通勤手当などを含めた1日あたりの平均給与額「標準報酬日額」の3分の2が欠勤1日につき支給され、働けなくなった日から3日の待期期間を経て4日目以降、1年6カ月までもらえる制度だ。

 

「さらに、その病気やケガによって、初診日から1年6カ月経過した日に、要件を満たす障害のために仕事や生活が制限されるようになったときは、『障害年金』を受け取ることもできます。『障害年金』は、国民年金加入者がもらえる『障害基礎年金』と、それに上乗せされる『障害厚生年金』の2階建てなので、厚生年金に加入すると給付が手厚くなります」

 

視覚、聴覚、手足などの障害や精神障害、呼吸器疾患や糖尿病、がんなども対象になるので、該当すると思われる場合は、主治医に「障害年金を申請したい」と相談してみよう。

 

■労災かどうかで変わる「もらえるお金」の種類

 

「通勤途中に転倒してケガをした」「仕事中に荷物を持ち上げたら腰を痛めた」といったような、仕事中や通勤途中、または仕事で外出しているときのケガや病気の場合はどうだろう。

 

「そうした場合、労災と認められると労災保険が適用され、医療費の自己負担はなくなります。

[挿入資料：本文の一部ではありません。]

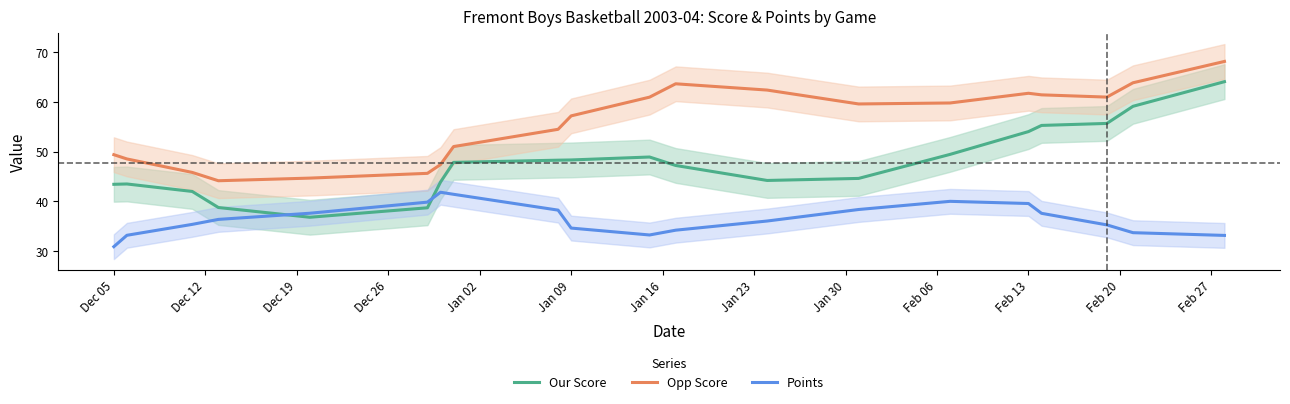

What is the greatest value displayed?

68.2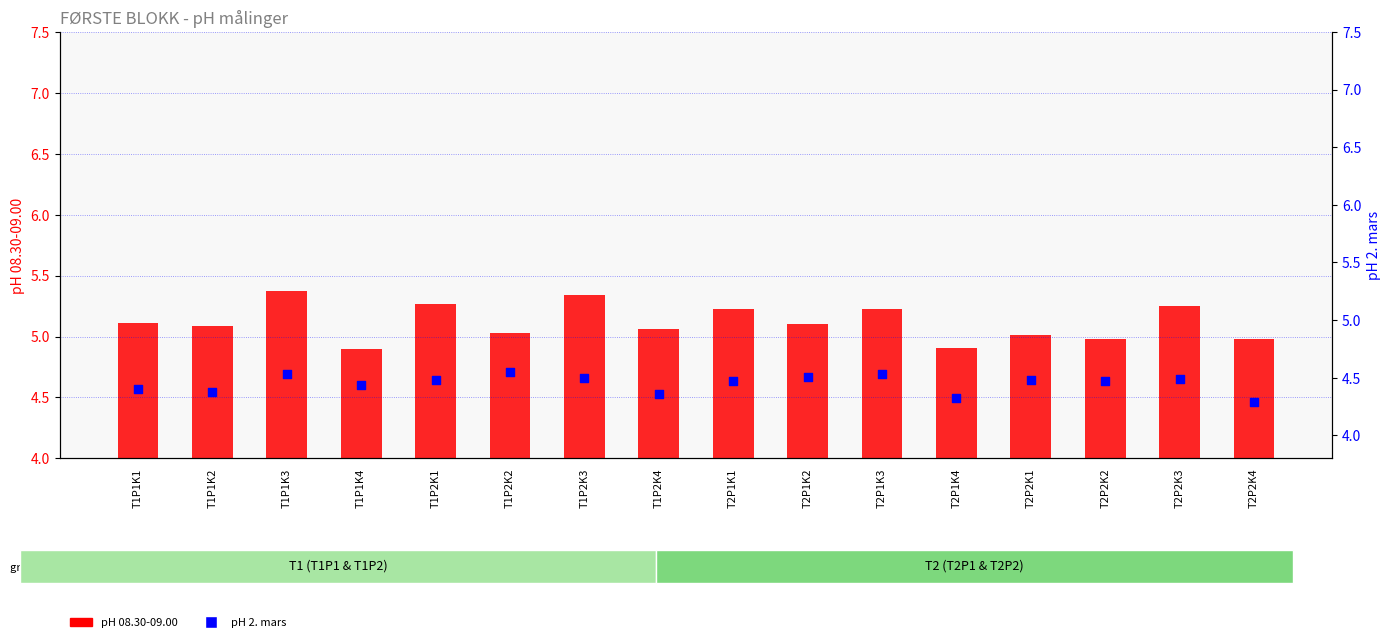

Which series reaches the maximum Y coordinate?

pH 08.30-09.00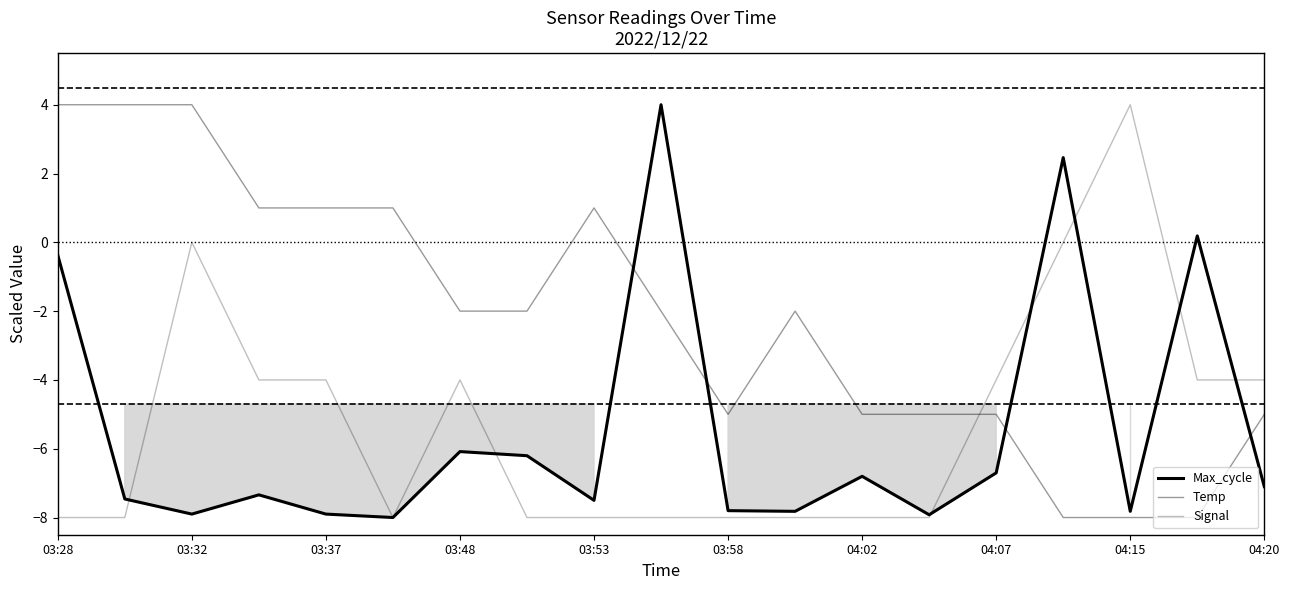

The Max_cycle series shows -4.2 at 04:07. True or false?

False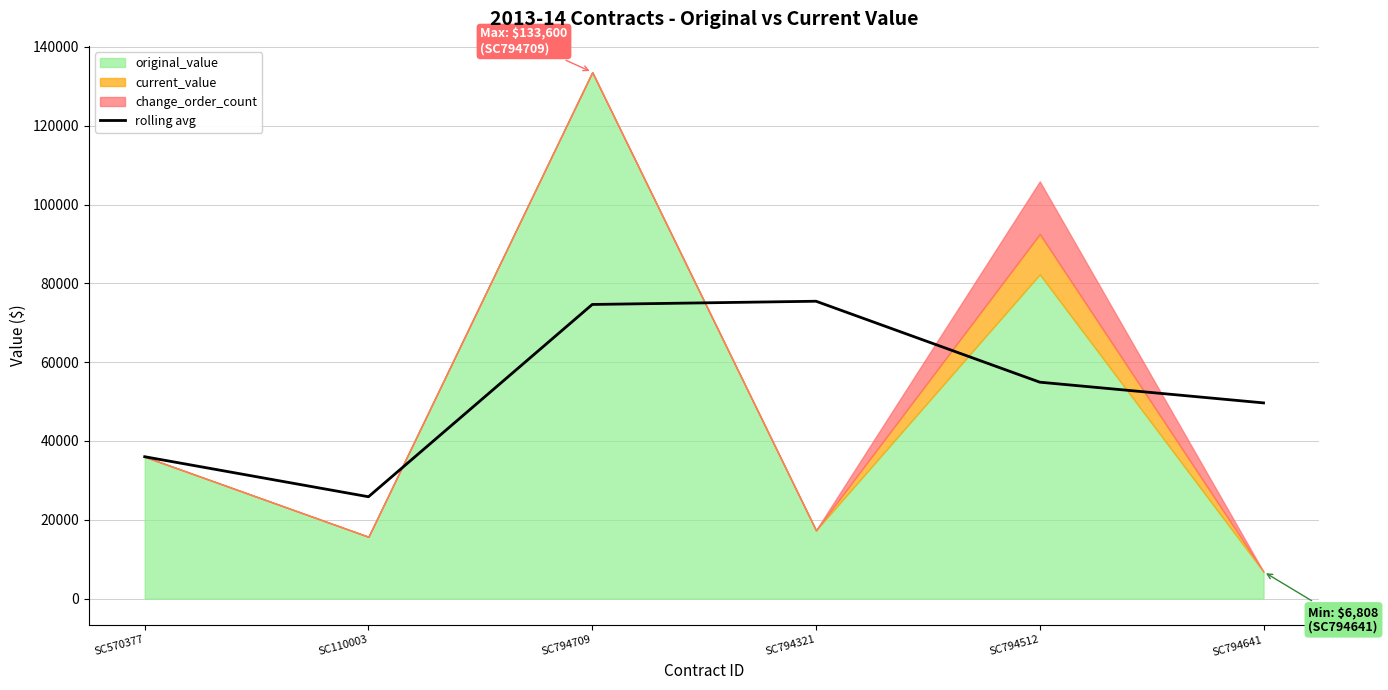

Where is the data nearest to the value 50652?

SC794641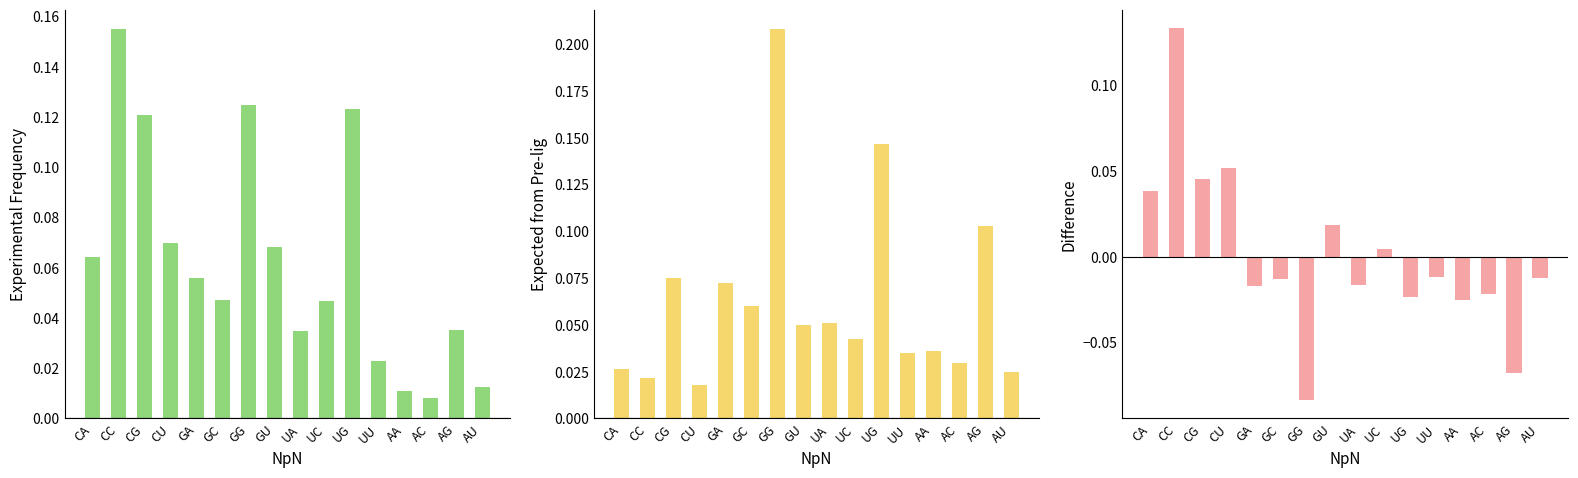

Reading left to right, extract all data points from this chart.

experimental: CA=0.1	CC=0.2	CG=0.1	CU=0.1	GA=0.1	GC=0.0	GG=0.1	GU=0.1	UA=0.0	UC=0.0	UG=0.1	UU=0.0	AA=0.0	AC=0.0	AG=0.0	AU=0.0
expected from pre-lig: CA=0.0	CC=0.0	CG=0.1	CU=0.0	GA=0.1	GC=0.1	GG=0.2	GU=0.0	UA=0.1	UC=0.0	UG=0.1	UU=0.0	AA=0.0	AC=0.0	AG=0.1	AU=0.0
difference: CA=0.0	CC=0.1	CG=0.0	CU=0.1	GA=-0.0	GC=-0.0	GG=-0.1	GU=0.0	UA=-0.0	UC=0.0	UG=-0.0	UU=-0.0	AA=-0.0	AC=-0.0	AG=-0.1	AU=-0.0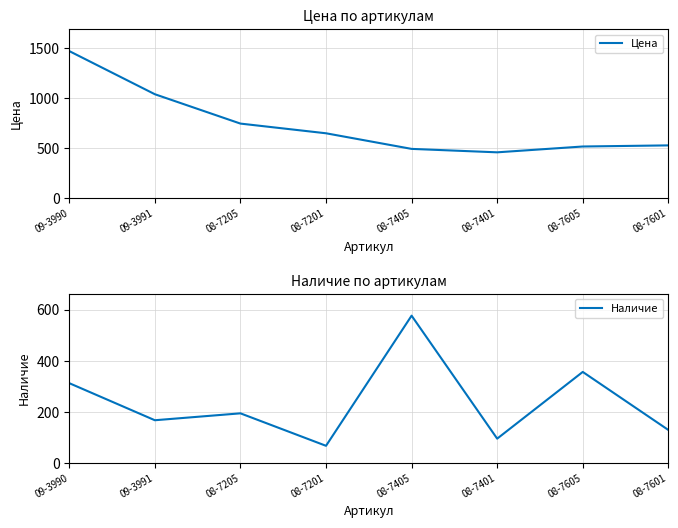

What is the sum of all Наличие values?

1896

もちろんパートやアルバイトも労災保険に加入していれば対象になりますが、労災指定病院で治療を受ける必要があるので注意が必要。労災指定病院では『仕事中のケガ(または病気)なので労災保険で受診したい』と伝えてから受診するようにしましょう」

 

労災に該当するかどうかは判断しづらいが、主な例を以下に挙げておこう。

 

〈労災になる例〉

・通勤途中に自転車で転倒してケガをした
・社内で荷物運びをしているときにぎっくり腰になった
・得意先に行く道中、事故に巻き込まれた

 

〈労災にならない例〉

・昼休み中にランチに出かけてケガをした
・帰宅途中に買い物で立ち寄った際にケガをした
・帰宅途中に職場の仲間と食事をしているときにケガをした

 

また、病気やケガで会社を休むともらえる「傷病手当金」についてはすでに触れたが、仕事中・通勤途中の病気やケガは「傷病手当金」ではなく、「休業(補償)等給付」の対象で、日給の8割が労災保険から支給される。